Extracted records
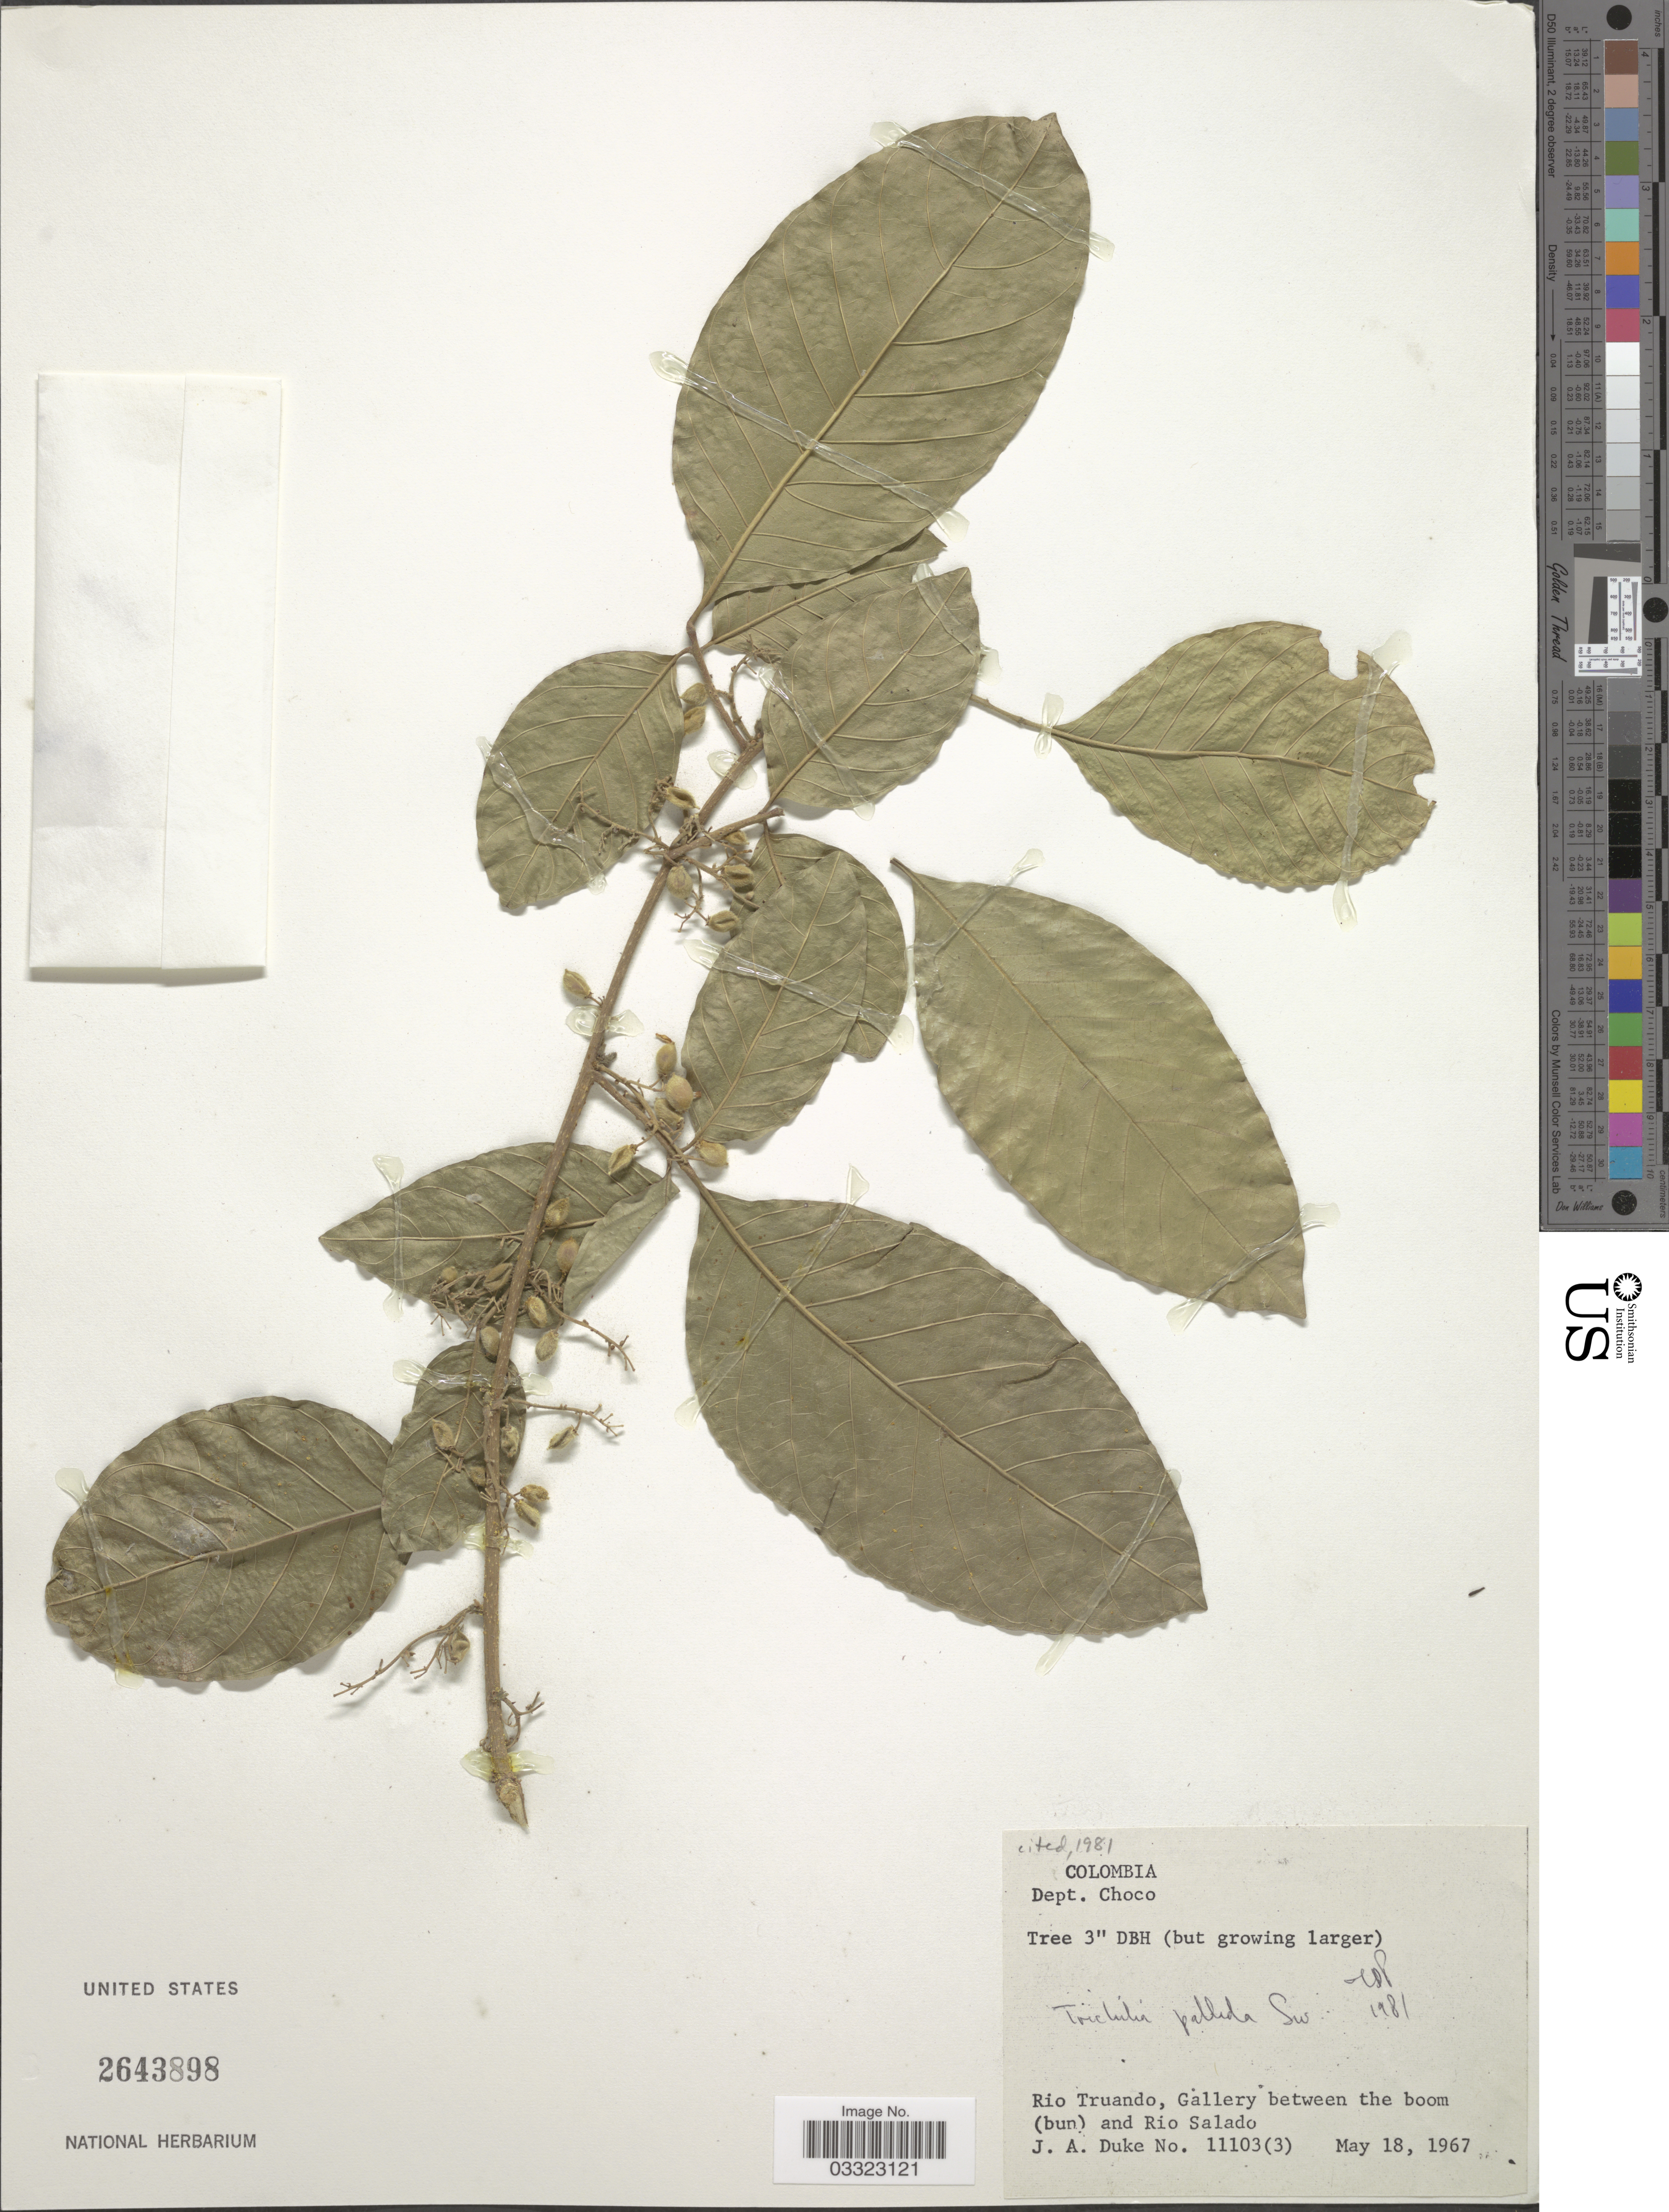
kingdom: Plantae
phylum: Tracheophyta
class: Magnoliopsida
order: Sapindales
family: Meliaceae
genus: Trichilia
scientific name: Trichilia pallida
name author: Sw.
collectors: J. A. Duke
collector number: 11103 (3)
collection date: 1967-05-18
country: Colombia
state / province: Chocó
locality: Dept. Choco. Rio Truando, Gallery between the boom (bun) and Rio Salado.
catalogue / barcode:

> To do
Write out every row above word for word, omitting the pictures.

> Task response
kingdom: Plantae
phylum: Tracheophyta
class: Magnoliopsida
order: Sapindales
family: Meliaceae
genus: Trichilia
scientific name: Trichilia pallida
name author: Sw.
collectors: J. A. Duke
collector number: 11103 (3)
collection date: 1967-05-18
country: Colombia
state / province: Chocó
locality: Dept. Choco. Rio Truando, Gallery between the boom (bun) and Rio Salado.
catalogue / barcode:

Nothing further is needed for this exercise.